* _WHAT THIS EXERCISE ASKS_:
a) Render this sentence from the article below on Orlando talent recruitment in Spanish: "The company typically hires more than 50 percent of the interns who have worked with them."
b) Please list every person mentioned by name in the article below on Orlando talent recruitment.

------ TEXT PROVIDED

To usher in the next generation of talent, Universal Orlando works with the University of Central Florida (UCF), Valencia College and other local schools, offering a variety of internships in all fields, from sales and marketing to data analytics to human resources. But the company doesn’t limit exposure to the university level. The “Art of Tomorrow,” for example, is a ground-breaking program that allows eighth graders to explore media and entertainment industry careers in hands-on learning labs at the Universal Orlando campus.
“That gets us into the middle schools, and the kids can stay all the way through high school,” says Davis. Another onsite program called the Universal Education Center offers young people who might benefit from an alternative approach to high school the opportunity to simultaneously attend classes and work at Universal.
Being able to show off exciting innovation can also help attract top candidates, particularly in industries not known for bleeding-edge development, such as healthcare. “When you look at technology adoption across industries, healthcare is just ahead of hunting and agriculture,” jokes Daryl Tol, president and CEO of AdventHealth, which recently changed its name from Florida Hospital. The company made headlines with plans to unveil a new AI command center at its Orlando campus that will function like NASA’s mission control and, using algorithms, help staff prioritize patient-care activities and discharges, make short-term staffing decisions and generally increase the efficiency of care.
AdventHealth also uses technology to hire and retain talent, says Tol, who estimates that he spends at least a quarter of his time as CEO focused on talent strategy, including acquisition, retention and especially leadership development. For positions such as first-year nurses, for which turnover can be as high as 40-50 percent, AdventHealth uses interviewing technology with predictive AI. “That gives us the percentage chance of an individual nurse staying with us for two years vs. another that has a lower percentage chance, based on facial responses and answers to questions,” Tol explains, adding that Advent Health does “significant recruiting” from UCF, one of the country’s largest schools.
Partnering to Nurture Next-Gen Talent
MPHS has also kept its talent pipeline full by partnering with UCF, offering a robust internship program that produces a new roster of outstanding engineering candidates every year while, at the same time, offering the next generation of engineers a sense of what the day-to-day will be like. Unlike the more typical “gofer” style internships, MHPS interns are “designing the piping for a power plant or the control system for a customer’s application,” says Browning. “This is real hands-on engineering work.” The company typically hires more than 50 percent of the interns who have worked with them. “They tend to like us and we tend to like them,” Browning adds.
Given that companies like MHPS, AdventHealth and Universal need to recruit not only from local schools and competitors across the street but from around the globe, Orlando’s world-renowned weather, large international airport and advanced infrastructure are solid selling points, says Browning. “It’s not difficult to convince people that a move to Orlando is a good thing.”

------------
------ RECORDS SHOWN

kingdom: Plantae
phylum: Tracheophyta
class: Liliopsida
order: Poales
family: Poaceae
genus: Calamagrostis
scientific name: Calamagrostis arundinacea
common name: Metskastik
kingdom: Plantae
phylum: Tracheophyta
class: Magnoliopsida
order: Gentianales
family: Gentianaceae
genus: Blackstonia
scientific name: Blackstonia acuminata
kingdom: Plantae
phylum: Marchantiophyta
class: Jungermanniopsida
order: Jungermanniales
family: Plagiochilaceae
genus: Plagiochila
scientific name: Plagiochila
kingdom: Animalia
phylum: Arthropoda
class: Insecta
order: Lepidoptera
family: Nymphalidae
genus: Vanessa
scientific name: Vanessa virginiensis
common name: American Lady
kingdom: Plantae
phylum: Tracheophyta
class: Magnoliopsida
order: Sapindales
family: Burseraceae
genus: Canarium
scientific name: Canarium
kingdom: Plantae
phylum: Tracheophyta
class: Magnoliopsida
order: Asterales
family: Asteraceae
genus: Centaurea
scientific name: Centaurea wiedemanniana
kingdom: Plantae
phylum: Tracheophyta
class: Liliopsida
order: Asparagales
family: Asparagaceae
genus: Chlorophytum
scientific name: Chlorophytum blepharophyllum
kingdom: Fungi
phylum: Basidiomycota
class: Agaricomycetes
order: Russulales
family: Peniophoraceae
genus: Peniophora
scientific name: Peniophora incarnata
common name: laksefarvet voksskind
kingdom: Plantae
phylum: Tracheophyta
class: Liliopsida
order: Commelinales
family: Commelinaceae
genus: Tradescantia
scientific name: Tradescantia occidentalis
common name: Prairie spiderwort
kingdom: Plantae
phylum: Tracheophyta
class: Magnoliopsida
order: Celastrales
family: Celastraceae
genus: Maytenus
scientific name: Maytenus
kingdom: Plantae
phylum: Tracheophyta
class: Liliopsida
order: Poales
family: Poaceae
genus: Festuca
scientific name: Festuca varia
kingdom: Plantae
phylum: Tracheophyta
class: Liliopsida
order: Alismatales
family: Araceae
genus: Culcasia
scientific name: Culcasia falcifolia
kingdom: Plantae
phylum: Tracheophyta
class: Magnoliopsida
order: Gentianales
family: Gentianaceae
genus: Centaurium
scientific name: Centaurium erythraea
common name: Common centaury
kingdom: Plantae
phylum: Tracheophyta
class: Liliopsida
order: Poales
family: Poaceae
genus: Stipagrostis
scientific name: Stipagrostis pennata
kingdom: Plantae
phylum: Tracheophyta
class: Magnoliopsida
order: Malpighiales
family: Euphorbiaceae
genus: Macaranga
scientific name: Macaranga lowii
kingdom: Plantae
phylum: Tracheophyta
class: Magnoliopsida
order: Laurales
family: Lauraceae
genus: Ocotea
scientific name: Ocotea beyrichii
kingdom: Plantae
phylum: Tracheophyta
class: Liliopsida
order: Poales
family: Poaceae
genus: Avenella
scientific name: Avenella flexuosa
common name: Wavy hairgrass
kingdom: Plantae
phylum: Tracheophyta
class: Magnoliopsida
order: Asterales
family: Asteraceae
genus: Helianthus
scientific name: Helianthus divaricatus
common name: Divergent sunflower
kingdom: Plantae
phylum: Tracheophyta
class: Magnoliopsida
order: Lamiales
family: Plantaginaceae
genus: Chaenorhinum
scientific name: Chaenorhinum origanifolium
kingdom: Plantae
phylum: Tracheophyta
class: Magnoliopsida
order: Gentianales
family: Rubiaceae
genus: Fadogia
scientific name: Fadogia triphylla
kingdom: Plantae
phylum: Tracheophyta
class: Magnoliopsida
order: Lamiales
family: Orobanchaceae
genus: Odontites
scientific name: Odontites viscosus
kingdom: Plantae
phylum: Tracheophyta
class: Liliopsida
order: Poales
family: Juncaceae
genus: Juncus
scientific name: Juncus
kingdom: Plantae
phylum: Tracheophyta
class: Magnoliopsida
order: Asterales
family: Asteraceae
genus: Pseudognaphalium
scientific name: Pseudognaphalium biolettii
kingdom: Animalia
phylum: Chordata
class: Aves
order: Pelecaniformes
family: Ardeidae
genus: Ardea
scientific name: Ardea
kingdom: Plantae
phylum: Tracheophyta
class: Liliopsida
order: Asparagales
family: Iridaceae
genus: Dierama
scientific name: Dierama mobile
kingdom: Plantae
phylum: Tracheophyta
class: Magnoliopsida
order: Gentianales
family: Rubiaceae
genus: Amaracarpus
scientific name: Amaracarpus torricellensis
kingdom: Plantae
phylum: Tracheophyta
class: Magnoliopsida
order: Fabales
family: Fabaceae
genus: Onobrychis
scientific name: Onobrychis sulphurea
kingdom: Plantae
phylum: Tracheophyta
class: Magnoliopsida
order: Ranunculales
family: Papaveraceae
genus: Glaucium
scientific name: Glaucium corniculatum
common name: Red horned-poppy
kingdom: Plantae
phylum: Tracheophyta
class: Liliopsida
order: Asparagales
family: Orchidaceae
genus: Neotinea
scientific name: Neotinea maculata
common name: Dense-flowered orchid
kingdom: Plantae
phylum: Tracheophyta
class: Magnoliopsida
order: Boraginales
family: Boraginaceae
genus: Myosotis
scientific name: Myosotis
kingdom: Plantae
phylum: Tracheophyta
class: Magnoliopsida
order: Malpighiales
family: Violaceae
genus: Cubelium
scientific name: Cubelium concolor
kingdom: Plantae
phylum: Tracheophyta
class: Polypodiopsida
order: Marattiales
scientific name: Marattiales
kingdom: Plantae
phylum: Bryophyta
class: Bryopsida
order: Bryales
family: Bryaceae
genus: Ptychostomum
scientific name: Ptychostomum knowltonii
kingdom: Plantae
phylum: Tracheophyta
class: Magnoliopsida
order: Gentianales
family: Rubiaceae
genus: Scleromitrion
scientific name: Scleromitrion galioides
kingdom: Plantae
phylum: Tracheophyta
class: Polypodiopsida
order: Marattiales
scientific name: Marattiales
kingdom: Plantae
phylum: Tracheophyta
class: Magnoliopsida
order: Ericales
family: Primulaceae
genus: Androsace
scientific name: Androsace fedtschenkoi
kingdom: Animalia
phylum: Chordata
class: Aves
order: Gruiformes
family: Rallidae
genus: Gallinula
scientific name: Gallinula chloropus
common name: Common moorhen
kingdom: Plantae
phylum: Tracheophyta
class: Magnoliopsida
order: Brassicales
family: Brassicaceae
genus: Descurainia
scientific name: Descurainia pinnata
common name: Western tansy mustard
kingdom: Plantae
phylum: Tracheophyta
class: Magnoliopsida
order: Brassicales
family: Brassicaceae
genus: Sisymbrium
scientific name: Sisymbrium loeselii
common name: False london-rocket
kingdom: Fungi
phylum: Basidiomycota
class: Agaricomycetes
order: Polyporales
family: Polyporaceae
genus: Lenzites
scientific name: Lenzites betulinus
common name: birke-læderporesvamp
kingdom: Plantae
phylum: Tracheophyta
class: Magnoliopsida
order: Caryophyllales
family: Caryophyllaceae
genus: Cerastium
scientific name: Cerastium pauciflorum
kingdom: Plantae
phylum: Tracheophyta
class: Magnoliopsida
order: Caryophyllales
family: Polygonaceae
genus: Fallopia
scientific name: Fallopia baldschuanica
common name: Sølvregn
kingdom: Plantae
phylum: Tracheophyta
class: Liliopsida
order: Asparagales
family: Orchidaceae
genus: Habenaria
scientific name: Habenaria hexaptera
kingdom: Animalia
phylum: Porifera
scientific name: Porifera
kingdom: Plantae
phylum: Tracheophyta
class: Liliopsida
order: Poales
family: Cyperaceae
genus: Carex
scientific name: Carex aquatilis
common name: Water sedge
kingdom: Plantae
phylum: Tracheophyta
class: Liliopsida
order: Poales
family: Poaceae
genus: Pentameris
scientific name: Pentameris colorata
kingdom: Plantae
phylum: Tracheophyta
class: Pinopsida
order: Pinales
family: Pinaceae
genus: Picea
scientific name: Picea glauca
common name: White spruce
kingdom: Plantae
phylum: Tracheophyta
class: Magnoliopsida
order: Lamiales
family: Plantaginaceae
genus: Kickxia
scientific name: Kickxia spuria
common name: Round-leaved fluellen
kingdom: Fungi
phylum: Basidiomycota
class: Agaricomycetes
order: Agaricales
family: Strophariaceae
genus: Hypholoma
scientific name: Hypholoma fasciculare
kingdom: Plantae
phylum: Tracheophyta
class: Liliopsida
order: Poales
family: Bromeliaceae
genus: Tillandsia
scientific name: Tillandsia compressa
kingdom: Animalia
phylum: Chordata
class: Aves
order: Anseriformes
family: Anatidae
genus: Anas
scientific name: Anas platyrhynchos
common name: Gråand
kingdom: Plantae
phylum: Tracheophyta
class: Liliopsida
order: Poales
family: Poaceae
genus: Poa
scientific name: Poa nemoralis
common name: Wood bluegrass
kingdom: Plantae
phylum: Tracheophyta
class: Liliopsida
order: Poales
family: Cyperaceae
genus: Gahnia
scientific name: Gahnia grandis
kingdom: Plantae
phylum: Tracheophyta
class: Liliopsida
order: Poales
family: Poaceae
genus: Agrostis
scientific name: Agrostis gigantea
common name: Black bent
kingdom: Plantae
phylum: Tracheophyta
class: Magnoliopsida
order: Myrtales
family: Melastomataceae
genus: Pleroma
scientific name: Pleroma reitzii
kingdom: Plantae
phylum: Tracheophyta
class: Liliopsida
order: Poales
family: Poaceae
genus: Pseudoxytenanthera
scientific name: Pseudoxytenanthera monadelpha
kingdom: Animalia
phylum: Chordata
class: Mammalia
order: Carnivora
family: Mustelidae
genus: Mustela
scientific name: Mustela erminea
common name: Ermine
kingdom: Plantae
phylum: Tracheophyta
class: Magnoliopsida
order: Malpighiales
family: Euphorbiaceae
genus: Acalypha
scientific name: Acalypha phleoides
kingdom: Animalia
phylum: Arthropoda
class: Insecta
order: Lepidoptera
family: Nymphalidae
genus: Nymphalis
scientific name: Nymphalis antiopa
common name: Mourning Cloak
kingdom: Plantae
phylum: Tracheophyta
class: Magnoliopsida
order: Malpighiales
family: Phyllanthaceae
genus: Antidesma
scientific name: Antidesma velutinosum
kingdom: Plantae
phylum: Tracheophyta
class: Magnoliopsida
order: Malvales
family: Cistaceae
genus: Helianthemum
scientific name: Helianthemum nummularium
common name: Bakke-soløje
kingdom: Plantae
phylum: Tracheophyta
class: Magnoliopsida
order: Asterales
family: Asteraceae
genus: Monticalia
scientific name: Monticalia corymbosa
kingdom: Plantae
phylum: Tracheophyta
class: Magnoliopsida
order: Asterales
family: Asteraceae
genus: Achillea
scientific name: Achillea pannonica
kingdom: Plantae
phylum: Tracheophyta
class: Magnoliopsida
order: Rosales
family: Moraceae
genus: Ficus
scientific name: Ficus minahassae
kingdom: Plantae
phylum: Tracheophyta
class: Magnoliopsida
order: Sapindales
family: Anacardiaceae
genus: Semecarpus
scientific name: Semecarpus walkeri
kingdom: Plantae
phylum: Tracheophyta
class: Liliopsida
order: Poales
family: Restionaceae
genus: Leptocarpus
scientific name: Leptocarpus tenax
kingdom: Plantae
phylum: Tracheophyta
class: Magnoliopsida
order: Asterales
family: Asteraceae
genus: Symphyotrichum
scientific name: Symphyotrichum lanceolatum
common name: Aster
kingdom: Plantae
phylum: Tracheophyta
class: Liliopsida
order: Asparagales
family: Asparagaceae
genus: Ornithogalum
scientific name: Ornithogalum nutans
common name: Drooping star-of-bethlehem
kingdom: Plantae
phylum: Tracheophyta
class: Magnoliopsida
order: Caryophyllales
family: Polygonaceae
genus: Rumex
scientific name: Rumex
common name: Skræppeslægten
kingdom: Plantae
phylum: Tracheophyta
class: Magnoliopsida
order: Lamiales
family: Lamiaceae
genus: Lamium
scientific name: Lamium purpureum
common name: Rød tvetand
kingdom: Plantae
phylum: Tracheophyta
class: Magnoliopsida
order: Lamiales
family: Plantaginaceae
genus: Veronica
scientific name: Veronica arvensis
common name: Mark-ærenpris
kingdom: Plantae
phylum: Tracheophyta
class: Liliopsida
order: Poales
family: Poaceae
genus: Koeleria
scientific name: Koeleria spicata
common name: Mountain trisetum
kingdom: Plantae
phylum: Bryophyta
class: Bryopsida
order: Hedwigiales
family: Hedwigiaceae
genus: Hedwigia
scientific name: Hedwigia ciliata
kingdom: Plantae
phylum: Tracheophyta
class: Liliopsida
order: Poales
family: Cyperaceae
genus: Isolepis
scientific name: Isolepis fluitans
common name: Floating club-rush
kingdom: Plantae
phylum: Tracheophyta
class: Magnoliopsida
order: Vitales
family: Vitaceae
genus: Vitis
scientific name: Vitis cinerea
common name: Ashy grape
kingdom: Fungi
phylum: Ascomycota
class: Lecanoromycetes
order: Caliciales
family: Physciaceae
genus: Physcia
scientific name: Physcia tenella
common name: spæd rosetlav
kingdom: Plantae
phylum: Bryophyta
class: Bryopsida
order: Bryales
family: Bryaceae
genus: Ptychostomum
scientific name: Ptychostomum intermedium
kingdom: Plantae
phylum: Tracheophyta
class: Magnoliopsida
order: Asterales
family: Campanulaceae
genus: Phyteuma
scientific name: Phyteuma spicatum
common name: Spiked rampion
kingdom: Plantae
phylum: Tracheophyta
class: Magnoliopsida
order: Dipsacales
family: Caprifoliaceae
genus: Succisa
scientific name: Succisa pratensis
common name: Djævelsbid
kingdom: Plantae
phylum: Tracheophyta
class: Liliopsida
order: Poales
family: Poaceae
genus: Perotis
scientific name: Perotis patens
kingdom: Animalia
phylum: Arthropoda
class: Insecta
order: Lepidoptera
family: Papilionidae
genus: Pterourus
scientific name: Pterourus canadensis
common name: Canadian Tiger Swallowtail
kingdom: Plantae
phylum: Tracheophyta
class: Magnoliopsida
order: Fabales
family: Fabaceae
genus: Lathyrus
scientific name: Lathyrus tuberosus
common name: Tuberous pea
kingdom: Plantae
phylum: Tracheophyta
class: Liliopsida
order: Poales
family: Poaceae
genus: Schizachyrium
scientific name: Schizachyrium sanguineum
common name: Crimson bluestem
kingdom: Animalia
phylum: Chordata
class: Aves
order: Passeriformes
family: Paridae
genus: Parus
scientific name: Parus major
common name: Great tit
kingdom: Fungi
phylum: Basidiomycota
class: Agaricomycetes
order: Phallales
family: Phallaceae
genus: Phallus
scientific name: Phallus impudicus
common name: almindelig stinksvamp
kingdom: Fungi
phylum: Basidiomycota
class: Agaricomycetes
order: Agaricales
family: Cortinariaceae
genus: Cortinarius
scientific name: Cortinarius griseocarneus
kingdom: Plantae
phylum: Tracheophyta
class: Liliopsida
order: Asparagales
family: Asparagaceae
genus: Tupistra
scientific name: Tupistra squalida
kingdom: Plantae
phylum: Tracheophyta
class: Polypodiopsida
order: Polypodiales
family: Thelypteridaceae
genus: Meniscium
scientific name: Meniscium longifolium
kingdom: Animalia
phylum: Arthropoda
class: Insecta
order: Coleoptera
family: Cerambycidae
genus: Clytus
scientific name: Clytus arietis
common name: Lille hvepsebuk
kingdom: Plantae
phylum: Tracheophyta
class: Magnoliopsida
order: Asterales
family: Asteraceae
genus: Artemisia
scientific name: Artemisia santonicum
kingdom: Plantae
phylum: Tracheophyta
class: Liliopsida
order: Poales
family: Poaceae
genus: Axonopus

------------

* _RESPONSES TO THE TASKS_:
a) Por lo general, la empresa contrata a más del 50 por ciento de los pasantes que han trabajado con ella.

b)
Davis
Daryl Tol
Browning